Nationalgeographic.co.id—Orange Peel Theory menjadi salah satu tren hubungan di linimasa media sosial TikTok sejak beberapa minggu terakhir. Tren ini mengharuskan pasangan dari pengguna media sosial—baik kekasih, suami, maupun istri—untuk mengupas sebuah jeruk.
Asumsi dari tren Orange Peel Theory adalah apabila seorang pasangan mau mengupaskan jeruk dan menyajikannya, maka rasa cinta yang hadir dianggap nyata. Sebaliknya, seseorang dianggap memiliki rasa cinta yang kurang kuat jika menolak untuk mengupas jeruk.
Meski tantangan ini terlihat simpel, sebagian warganet menggunakan Orange Peel Theory untuk menilai apakah pasangan mereka mau melakukan hal sederhana tanpa diminta. Umumnya, tes ini banyak dilakukan oleh perempuan kepada laki-laki yang menjadi pasangannya.
Namun pertanyaannya kini adalah apakah permintaan sesederhana mengupas sebuah jeruk menentukan besarnya kasih sayang antar pasangan?
Melansir dari Vox, psikolog dari Universitas Northwestern Alexandra Solomon berpendapat bahwa sebuah hubungan tidak bisa ditentukan dari apa yang seorang pasangan lakukan dan tidak lakukan terhadap sebuah jeruk. Akan tetapi, Orange Peel Theory bisa melihat hal yang lebih dalam dari itu, misalnya keinginan dan ketakutan dalam sebuah hubungan.

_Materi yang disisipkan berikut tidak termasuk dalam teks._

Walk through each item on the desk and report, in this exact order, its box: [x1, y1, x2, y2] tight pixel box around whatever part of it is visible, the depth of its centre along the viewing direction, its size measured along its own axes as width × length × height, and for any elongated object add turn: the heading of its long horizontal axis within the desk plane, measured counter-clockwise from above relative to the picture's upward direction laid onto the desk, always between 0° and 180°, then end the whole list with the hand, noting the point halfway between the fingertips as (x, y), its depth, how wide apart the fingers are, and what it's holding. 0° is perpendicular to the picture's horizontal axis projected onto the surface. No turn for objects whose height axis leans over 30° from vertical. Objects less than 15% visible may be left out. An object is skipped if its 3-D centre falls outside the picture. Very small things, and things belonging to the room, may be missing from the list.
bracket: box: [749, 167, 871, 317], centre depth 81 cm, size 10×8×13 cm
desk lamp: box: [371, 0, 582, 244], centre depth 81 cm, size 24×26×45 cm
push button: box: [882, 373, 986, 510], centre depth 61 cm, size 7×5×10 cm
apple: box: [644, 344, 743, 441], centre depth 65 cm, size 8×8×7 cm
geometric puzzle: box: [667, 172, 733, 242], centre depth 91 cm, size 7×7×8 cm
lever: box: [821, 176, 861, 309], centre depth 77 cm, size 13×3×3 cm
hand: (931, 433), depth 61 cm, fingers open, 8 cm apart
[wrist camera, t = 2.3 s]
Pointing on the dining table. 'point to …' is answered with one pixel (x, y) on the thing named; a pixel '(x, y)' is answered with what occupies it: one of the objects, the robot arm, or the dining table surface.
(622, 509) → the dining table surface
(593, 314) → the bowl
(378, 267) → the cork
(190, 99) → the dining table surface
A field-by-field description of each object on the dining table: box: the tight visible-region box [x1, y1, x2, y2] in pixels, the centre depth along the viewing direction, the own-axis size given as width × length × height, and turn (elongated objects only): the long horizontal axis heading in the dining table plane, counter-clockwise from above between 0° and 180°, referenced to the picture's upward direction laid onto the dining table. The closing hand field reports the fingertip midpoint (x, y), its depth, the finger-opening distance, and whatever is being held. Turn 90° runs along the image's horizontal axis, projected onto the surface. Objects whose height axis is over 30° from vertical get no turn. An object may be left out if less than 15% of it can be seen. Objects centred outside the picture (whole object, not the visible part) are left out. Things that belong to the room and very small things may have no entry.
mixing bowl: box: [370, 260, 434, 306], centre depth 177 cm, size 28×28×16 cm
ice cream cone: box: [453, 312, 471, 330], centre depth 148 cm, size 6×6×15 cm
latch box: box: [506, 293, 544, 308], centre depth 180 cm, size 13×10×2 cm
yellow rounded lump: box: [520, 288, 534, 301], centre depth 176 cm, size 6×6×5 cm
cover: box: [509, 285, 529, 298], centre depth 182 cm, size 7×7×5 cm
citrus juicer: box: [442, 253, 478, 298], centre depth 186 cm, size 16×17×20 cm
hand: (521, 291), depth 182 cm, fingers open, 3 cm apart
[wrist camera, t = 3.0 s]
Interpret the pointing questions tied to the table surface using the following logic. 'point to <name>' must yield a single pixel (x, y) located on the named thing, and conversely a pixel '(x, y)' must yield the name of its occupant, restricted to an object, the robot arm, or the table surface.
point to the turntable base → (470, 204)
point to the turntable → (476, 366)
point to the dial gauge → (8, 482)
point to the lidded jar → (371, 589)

Lebih lanjut, dia menambahkan bahwa pertanyaan mendalam di balik Orange Peel Theory adalah tentang kesediaan seseorang untuk berada di sisi pasangannya serta seberapa jauh seseorang ingin atau mau merawat pasangannya.

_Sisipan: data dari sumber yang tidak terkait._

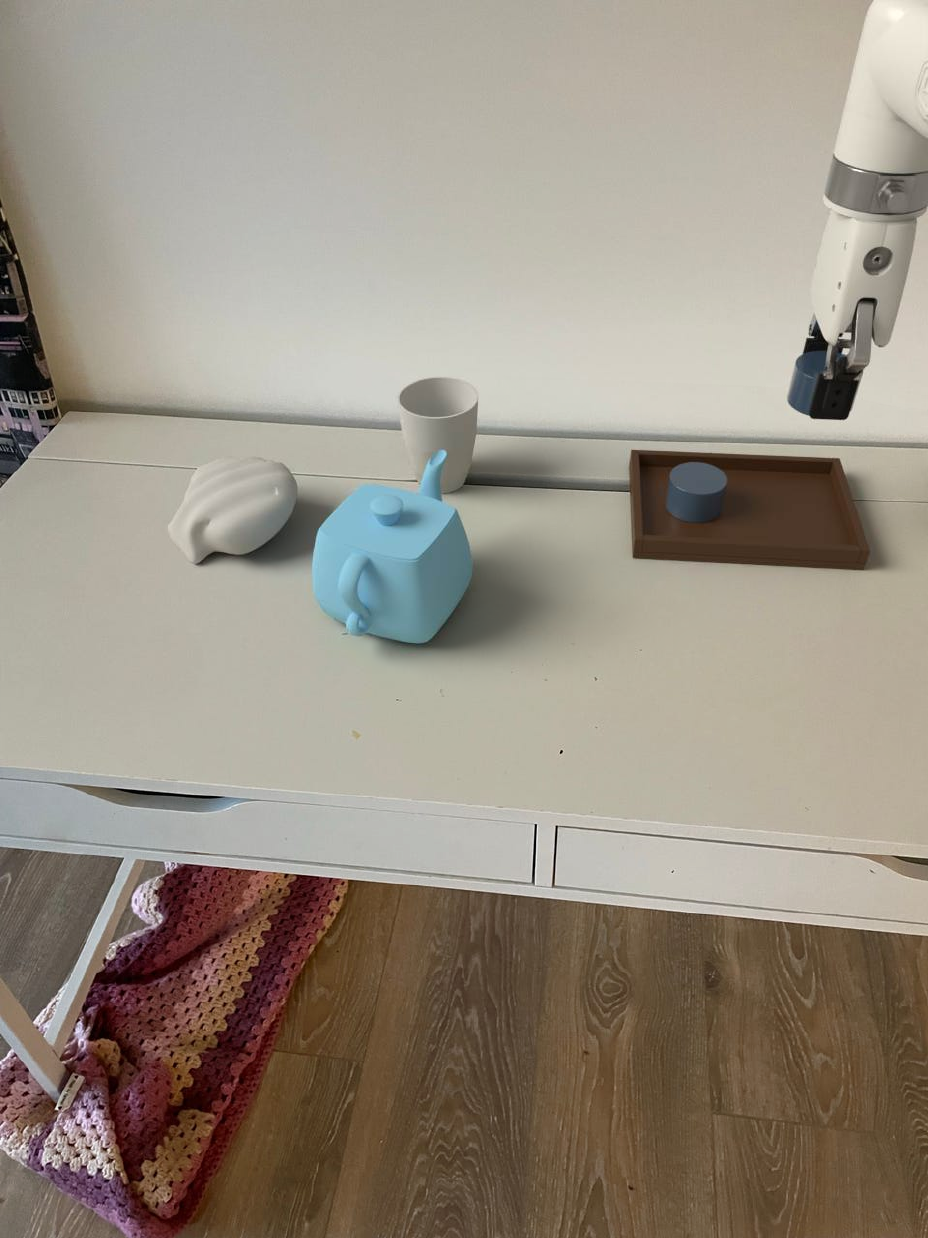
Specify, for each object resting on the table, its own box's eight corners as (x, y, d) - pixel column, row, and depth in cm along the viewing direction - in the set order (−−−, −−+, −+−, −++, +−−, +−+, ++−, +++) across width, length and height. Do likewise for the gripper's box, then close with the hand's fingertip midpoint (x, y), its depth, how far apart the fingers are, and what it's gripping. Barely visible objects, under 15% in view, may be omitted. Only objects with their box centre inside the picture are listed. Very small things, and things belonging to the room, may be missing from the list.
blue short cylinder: (728, 499, 96) (734, 470, 93) (712, 529, 92) (717, 499, 90) (675, 485, 98) (680, 456, 95) (657, 513, 94) (661, 484, 92)
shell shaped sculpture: (307, 491, 100) (298, 438, 95) (298, 567, 90) (289, 512, 86) (183, 497, 99) (169, 444, 95) (162, 574, 90) (146, 520, 85)
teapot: (503, 556, 91) (504, 456, 83) (417, 680, 79) (409, 576, 71) (391, 525, 95) (382, 426, 87) (293, 638, 83) (273, 535, 75)
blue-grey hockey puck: (858, 394, 84) (869, 358, 81) (845, 424, 80) (856, 387, 78) (795, 380, 86) (804, 345, 83) (779, 409, 82) (788, 373, 80)
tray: (834, 476, 100) (839, 457, 98) (864, 570, 88) (870, 551, 87) (629, 467, 102) (631, 449, 100) (632, 558, 90) (634, 539, 89)
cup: (489, 465, 102) (488, 383, 96) (464, 508, 97) (462, 423, 90) (419, 453, 104) (414, 371, 98) (392, 494, 99) (384, 410, 92)
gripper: (963, 228, 64) (886, 454, 76) (904, 148, 76) (846, 353, 89) (850, 226, 64) (791, 450, 77) (809, 147, 77) (764, 351, 89)
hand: (821, 396), depth 83 cm, fingers closed on blue-grey hockey puck, 5 cm apart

"Saya menyarankan bahwa para pasangan bisa berbicara satu sama lain tentang keinginan mereka daripada memasang sebuah rangkaian uji coba. Hal yang pasti adalah melakukan tes yang dipublikasikan risikonya adalah rasa malu," ujar Solomon.

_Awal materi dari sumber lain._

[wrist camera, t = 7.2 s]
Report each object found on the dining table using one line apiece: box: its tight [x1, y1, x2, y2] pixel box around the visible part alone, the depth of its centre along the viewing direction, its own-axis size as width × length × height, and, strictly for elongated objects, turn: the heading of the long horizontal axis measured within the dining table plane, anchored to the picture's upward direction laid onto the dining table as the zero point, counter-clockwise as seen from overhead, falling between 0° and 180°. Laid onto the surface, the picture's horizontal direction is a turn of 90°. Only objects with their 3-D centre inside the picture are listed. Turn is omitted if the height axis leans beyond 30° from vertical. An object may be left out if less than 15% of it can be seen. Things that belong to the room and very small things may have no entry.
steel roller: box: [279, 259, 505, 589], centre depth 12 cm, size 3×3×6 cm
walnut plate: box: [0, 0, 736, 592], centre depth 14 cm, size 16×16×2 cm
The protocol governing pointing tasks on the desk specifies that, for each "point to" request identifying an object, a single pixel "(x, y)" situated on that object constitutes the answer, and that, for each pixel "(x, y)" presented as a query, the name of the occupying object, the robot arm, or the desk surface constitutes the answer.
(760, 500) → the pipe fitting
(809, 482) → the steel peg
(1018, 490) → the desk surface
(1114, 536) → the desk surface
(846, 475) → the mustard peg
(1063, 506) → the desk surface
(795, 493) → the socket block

Tes Hubungan Manusia Tak Punya Landasan Saintifik
Psikolog yang juga dikenal sebagai ahli hubungan tersebut juga menambahkan bahwa tes-tes hubungan seperti Orange Peel Theory dan tes serupa seperti Name a Woman (terj. Sebutkan Nama Seorang Perempuan) tidak memiliki landasan saintifik yang bisa membuktikan tingkat hubungan di dalam pasangan.
Solomon menggunakan hasil penelitian John Gottman, psikolog sekaligus founder dari Gottman Institute, terkait dengan indikator sebuah hubungan manusia.
Menurutnya, pasangan yang bahagia biasanya memiliki "peta cinta"— visualisasi yang menunjukkan hal-hal kecil dari seorang pasangan sebagai fondasi pertemanan dan keintiman—yang memiliki dinamika, terinci, dan terinternalisasi.
Dari sanalah, seorang bisa tahu apakah yang dikhawatirkan maupun yang tengah disukai pasangannya. Bahkan, hal-hal sesimpel makanan favorit hingga hal-hal kesukaannya bisa menjadi sesuatu yang menguatkan isi "peta cinta".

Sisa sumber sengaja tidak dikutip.